Mehrkomponentensysteme für die Kompressionstherapie
Diese Systeme sind Einmalprodukte und sollten aus wirtschaftlichen Gründen mindestens zwei bis drei Tage am Bein verbleiben. Eine Verordnung von über drei Systemen pro Woche ist unwirtschaftlich; die maximale Verordnungsmenge sollte bei sieben bis zehn Packungen im Monat liegen. Cave: Erstauungserfolg überprüfen (Vorfuß-, Knöchel- und Wadenumfang 1x/Woche messen)! Nach erfolgreicher Entstauung (meist nach drei bis vier Wochen), sollte eine Umstellung auf Ulkus-Strumpfsysteme oder medizinische Kompressionsstrümpfe erfolgen.

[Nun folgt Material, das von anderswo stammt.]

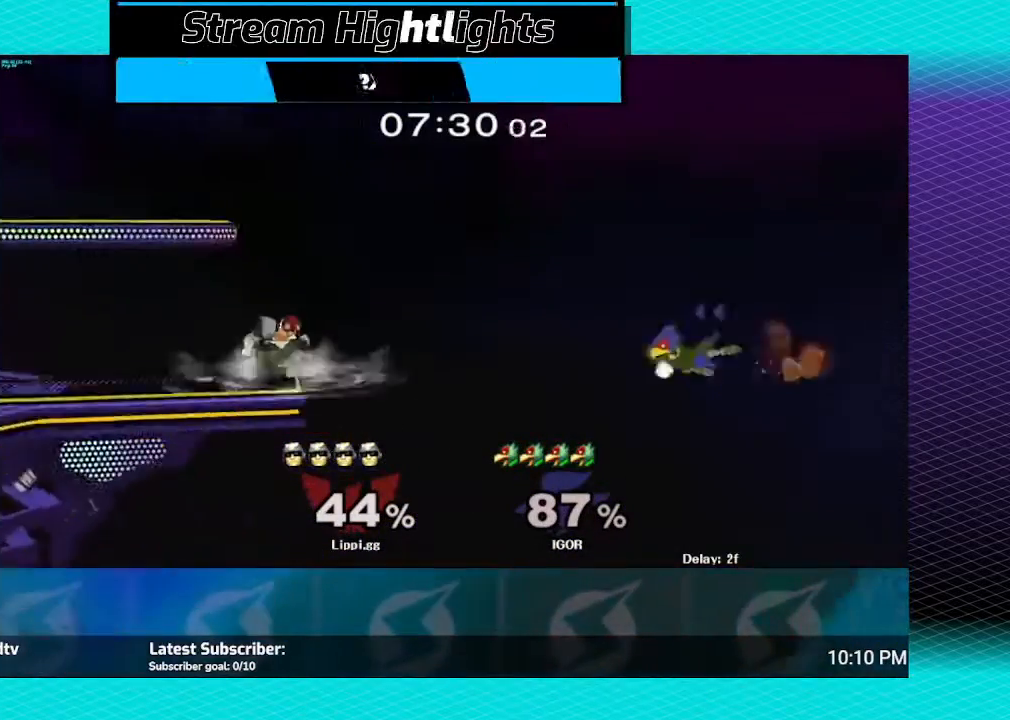
{"buttons": [], "left_stick": "center", "right_stick": "center", "events": []}
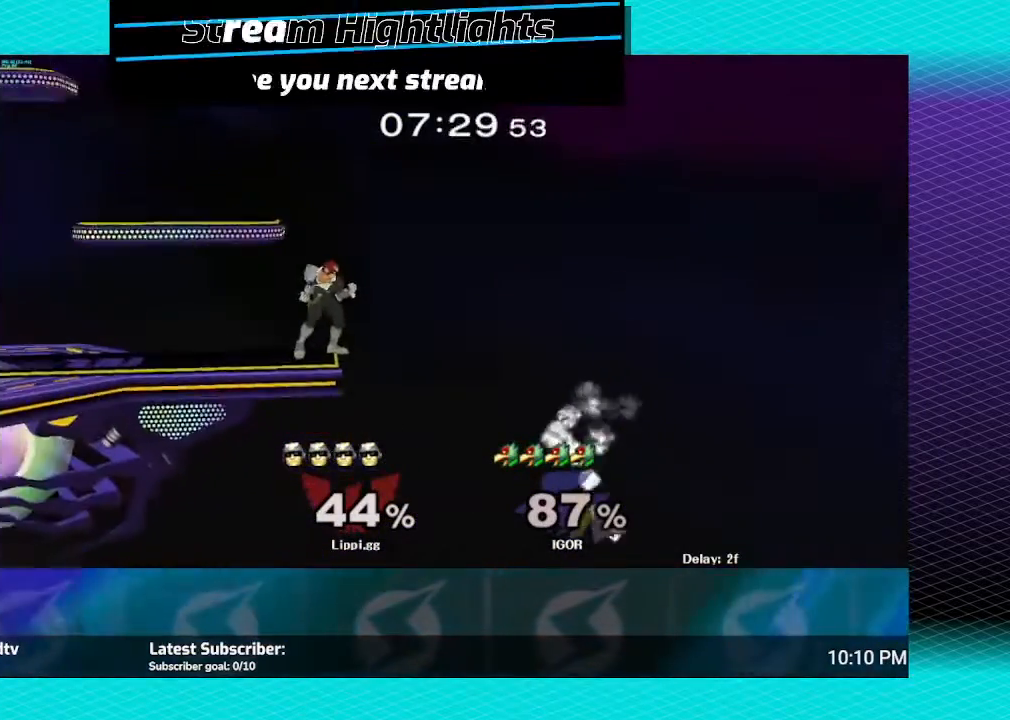
{"buttons": [], "left_stick": "center", "right_stick": "center", "events": []}
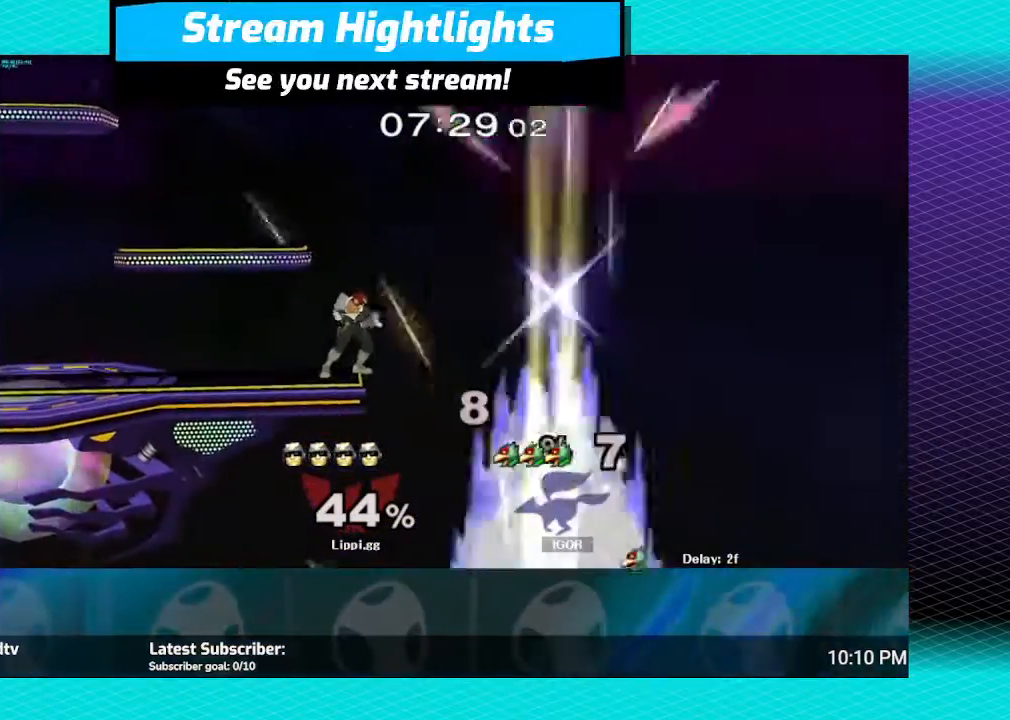
{"buttons": [], "left_stick": "center", "right_stick": "center", "events": []}
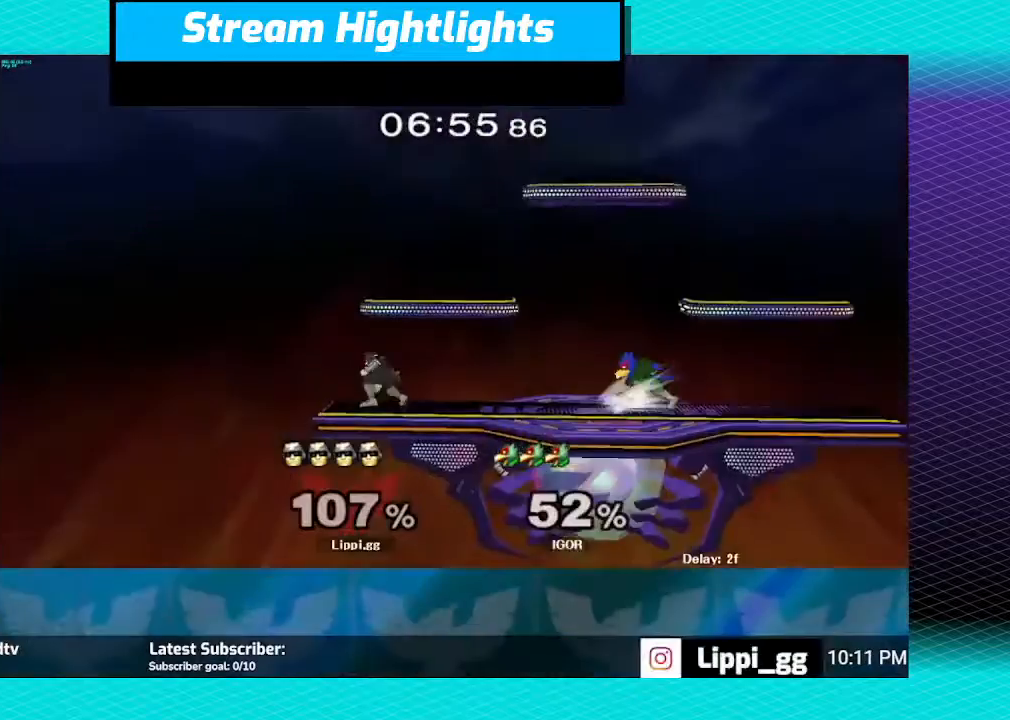
{"buttons": ["Z"], "left_stick": "down", "right_stick": "center", "events": [[134, "left_stick", "right"], [401, "Z", "down"], [501, "left_stick", "down"]]}
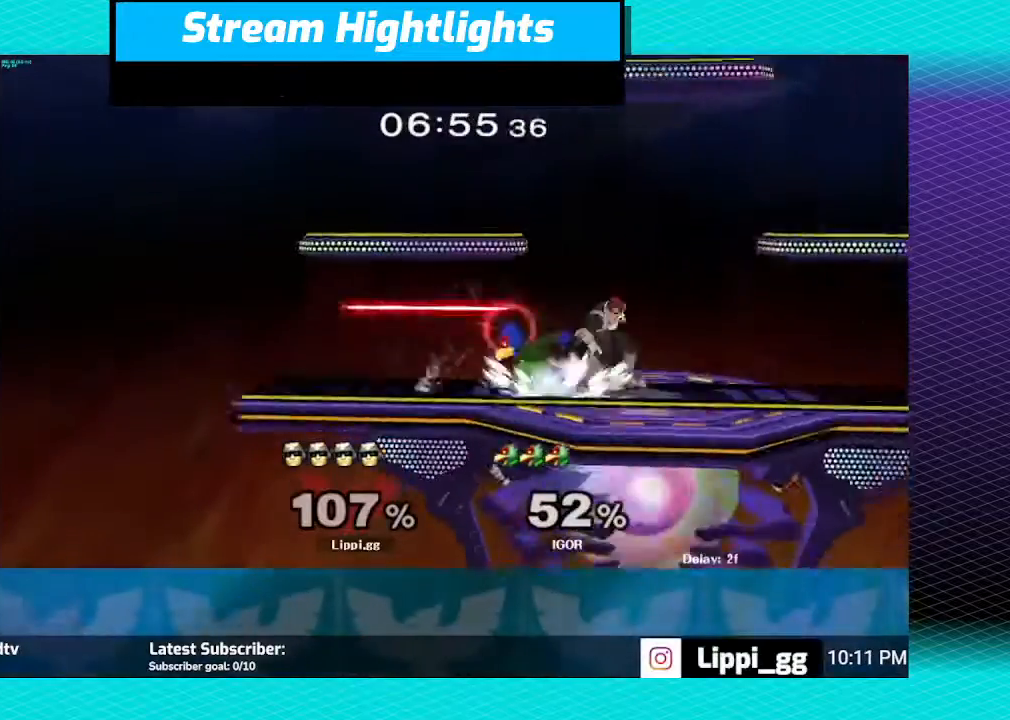
{"buttons": ["Z"], "left_stick": "center", "right_stick": "center", "events": [[367, "left_stick", "center"]]}
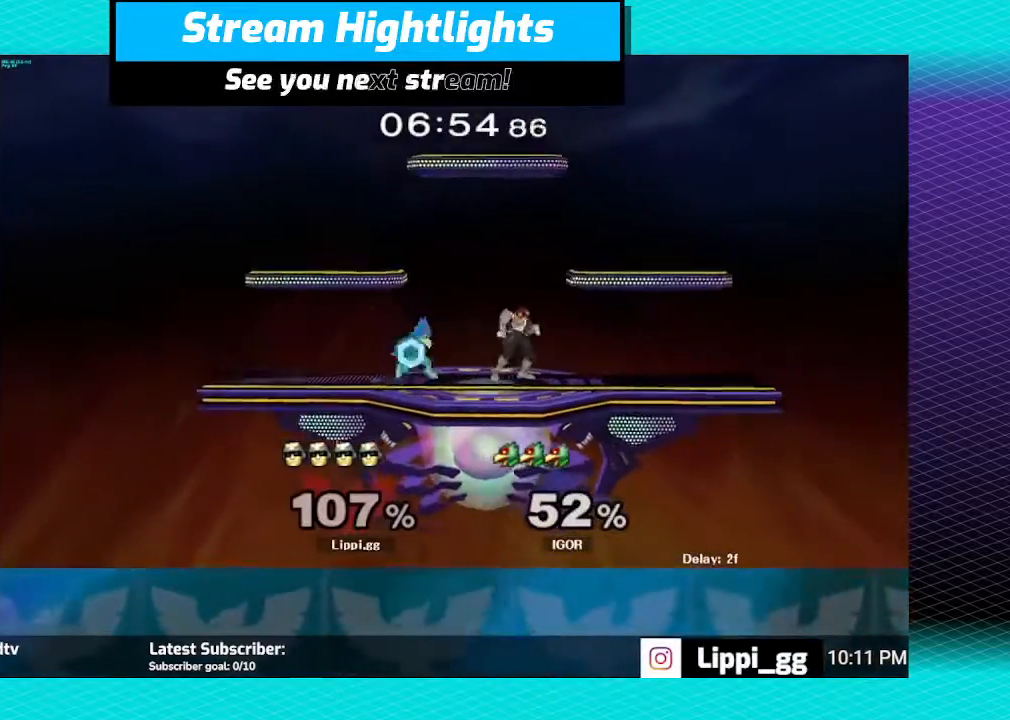
{"buttons": [], "left_stick": "right", "right_stick": "center", "events": [[134, "left_stick", "up-right"], [234, "left_stick", "center"], [301, "left_stick", "right"], [434, "Z", "up"]]}
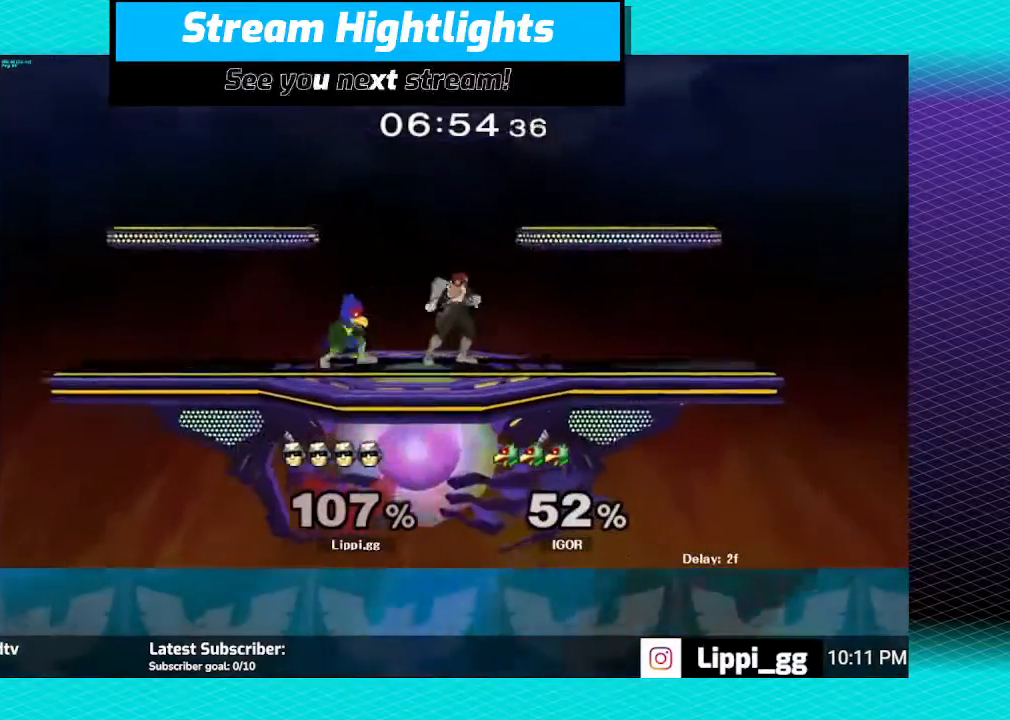
{"buttons": ["Y"], "left_stick": "down-right", "right_stick": "center", "events": [[33, "left_stick", "center"], [300, "Y", "down"], [300, "left_stick", "down-right"], [334, "L1", "down"], [367, "Y", "up"], [467, "Y", "down"], [500, "L1", "up"]]}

Anwendung von antiinfektiven Wundauflagen
Die Anwendung von mehreren Wundauflagen, die Keime abtöten und/oder binden, z. B. Produkte mit Silber, mit PHMB (Polihexanid) oder hydrophobe Wundauflagen, ist unsinnig und unnötig kostenintensiv. Cave: Ein Keim kann nur einmal sterben! Solche Versorgungen sind nicht nur unsinnig sondern auch unwirtschaftlich. Im Jahr 2014 einigten sich einige Wundauflagenhersteller auf einen Konsens hinsichtlich silberhaltiger Wundauflagen. Danach sind diese Produkte nicht länger als 14 Tage durchgehend zu nutzen. Spätestens nach dieser Zeit ist die Wundsituation erneut zu bewerten. Eine Infektion sollte bei konsequenter antiseptischer Behandlung nach zwei Wochen abgeklungen sein. Flüssige Lokalantiseptika sowie antiseptische und keimbindende Wundauflagen sind keine Standardprodukte zur Regelversorgung sondern speziell für kritisch kolonisierte und infizierte Wunden entwickelt. Dies ist auch unter Kostenaspekten zu berücksichtigen. Solche Produkte sind oft doppelt so teuer, wie gleichwertige Wundauflagen ohne antiinfektive Zusatzwirkung.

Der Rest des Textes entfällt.